1 pkg of phyllo dough, defrosted, unrolled and held on a sheet pan under a damp towel


1. Preheat oven to 375F. Heat a large sauté pan to medium and add olive oil and onions. Sauté for about 10-15 minutes until soft and beginning to brown. Add chopped olives and sauté for another 1-2 minutes. Let cool slightly.

2. In a large bowl add spinach (you can also use blanched, chopped kale,or chard) Parmesan, nutmeg, bread crumbs, feta, pine nuts and onions and combine gently. Add salt and pepper to taste (olives and feta are salty, so do taste before adding salt.) Once seasoning is adjusted to taste, add eggs. Mix gently until fully combined.

3. To work with the Phylo: The sheets will be larger than your pan, so you must trim them to fit. Separate 12-15 sheets of the phylo from the pile and place on surface you can cut on. Gently place your inverted 9×13 pan over the pile of sheets (over to one corner, so you only have to cut 3 sides) and cut them to the size of the pan. Keep sheets you are not immediately working with covered with a damp cloth at all times or they will quickly dry out and be brittle.

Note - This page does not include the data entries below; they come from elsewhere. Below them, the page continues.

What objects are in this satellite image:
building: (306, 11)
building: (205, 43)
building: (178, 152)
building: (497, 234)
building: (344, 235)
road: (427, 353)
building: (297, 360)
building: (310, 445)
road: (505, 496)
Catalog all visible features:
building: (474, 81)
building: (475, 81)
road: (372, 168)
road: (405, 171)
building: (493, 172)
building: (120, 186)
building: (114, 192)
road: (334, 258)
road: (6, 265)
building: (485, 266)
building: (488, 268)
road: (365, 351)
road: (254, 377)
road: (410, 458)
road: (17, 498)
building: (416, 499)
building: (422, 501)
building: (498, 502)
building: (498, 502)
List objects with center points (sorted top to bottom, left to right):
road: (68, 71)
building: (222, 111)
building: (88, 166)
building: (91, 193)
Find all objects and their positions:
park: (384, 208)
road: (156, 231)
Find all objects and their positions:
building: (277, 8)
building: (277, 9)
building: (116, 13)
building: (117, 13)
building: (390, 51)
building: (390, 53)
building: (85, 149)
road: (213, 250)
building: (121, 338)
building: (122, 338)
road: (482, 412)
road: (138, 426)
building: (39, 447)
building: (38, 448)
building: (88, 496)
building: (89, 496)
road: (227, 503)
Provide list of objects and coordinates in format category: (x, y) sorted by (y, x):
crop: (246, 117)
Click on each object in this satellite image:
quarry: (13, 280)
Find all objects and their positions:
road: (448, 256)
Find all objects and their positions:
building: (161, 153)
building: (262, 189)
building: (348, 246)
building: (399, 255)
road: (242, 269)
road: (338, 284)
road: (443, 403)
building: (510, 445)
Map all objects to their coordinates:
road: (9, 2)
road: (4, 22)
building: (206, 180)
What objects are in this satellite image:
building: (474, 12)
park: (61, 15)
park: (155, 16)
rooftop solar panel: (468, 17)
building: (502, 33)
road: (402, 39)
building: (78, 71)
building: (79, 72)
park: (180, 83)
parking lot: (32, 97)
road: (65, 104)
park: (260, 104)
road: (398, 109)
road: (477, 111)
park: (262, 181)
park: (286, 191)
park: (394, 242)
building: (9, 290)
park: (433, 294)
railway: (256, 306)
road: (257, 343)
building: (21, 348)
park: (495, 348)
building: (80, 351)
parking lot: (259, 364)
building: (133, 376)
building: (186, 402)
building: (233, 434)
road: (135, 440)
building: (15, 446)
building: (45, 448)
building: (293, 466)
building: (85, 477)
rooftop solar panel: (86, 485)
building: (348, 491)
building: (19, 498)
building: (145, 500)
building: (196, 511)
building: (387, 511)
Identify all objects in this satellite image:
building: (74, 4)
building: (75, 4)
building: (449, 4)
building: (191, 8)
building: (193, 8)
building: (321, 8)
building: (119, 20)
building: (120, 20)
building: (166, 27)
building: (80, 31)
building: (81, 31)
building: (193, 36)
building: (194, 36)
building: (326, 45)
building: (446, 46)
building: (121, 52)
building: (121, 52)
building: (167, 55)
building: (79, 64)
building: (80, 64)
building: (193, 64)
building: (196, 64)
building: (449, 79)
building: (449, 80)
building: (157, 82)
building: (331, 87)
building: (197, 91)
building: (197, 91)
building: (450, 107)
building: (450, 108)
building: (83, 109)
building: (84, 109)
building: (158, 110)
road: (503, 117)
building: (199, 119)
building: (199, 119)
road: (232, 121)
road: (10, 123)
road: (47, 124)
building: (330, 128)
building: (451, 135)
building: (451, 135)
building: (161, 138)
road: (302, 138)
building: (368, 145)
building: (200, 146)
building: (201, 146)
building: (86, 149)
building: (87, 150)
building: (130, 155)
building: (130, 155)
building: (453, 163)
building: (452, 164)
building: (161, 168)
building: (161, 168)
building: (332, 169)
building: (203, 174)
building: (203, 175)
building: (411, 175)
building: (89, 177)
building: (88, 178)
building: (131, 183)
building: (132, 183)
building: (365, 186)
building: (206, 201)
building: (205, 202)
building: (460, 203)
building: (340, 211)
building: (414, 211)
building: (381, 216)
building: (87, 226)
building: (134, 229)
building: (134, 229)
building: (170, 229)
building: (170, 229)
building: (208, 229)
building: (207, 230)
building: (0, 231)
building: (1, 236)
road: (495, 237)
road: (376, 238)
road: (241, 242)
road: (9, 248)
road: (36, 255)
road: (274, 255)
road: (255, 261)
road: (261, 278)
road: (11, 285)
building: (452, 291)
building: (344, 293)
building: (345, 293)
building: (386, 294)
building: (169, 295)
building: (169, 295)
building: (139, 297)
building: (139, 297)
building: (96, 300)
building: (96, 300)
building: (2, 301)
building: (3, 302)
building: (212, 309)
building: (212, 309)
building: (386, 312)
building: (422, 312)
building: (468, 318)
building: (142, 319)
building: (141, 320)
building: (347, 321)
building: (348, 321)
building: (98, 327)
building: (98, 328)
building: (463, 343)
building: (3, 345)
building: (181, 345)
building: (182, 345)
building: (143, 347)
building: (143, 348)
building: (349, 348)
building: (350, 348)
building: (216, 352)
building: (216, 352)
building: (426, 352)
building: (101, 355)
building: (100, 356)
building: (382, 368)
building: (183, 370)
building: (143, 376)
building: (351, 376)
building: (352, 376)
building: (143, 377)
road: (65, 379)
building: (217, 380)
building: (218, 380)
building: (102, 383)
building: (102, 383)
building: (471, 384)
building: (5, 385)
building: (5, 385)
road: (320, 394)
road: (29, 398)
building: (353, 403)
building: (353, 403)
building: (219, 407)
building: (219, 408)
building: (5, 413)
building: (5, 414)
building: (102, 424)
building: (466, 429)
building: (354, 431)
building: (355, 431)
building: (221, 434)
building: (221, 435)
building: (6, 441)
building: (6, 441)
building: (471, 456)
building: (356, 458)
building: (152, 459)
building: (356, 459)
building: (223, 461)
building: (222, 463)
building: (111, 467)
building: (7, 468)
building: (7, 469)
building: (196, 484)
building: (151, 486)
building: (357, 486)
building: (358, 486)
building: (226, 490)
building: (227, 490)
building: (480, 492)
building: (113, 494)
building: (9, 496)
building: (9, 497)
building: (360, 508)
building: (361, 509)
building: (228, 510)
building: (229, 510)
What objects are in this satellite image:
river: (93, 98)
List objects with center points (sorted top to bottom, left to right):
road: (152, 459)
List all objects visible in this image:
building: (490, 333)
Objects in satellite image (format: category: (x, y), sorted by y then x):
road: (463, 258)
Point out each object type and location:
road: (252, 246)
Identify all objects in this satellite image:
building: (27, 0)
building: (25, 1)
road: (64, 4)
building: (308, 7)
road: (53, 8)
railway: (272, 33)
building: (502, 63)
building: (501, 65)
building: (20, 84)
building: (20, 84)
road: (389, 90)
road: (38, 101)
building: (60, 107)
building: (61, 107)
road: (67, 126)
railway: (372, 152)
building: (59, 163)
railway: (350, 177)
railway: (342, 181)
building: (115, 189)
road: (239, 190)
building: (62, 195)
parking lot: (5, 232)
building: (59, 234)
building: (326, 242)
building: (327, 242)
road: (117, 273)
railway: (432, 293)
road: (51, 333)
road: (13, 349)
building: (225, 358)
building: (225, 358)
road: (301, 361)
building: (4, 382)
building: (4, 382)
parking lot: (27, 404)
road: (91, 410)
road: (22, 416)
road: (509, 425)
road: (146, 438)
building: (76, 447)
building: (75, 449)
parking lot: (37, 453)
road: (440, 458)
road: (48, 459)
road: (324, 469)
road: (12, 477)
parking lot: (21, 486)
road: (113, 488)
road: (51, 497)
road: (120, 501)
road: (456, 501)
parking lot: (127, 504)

4. Butter your 9 by 13 inch baking pan, and spread 1-2 sheet of filo, using a pastry brush to coat evently with butter, (top side only) as you go. Repeat this with a total of 6 sheets. Spoon the spinach filling over this layer of 6 phylo, then cover with 6 more sheets, buttering each sheet as you go again. Score the top 3 sheets with a sharp knife to outline how you will want to portion it when it is done (I like doing the scoring on a diagonal, starting in one corner, then spacing my cuts 2-3 inches apart, down the pan, then doing the same on the opposite end, criss-crossing back, so you end up with “diamond” pieces). Bake 40 to 45 minutes, or until top is golden, let stand 15 minutes, then cut into squares and serve warm.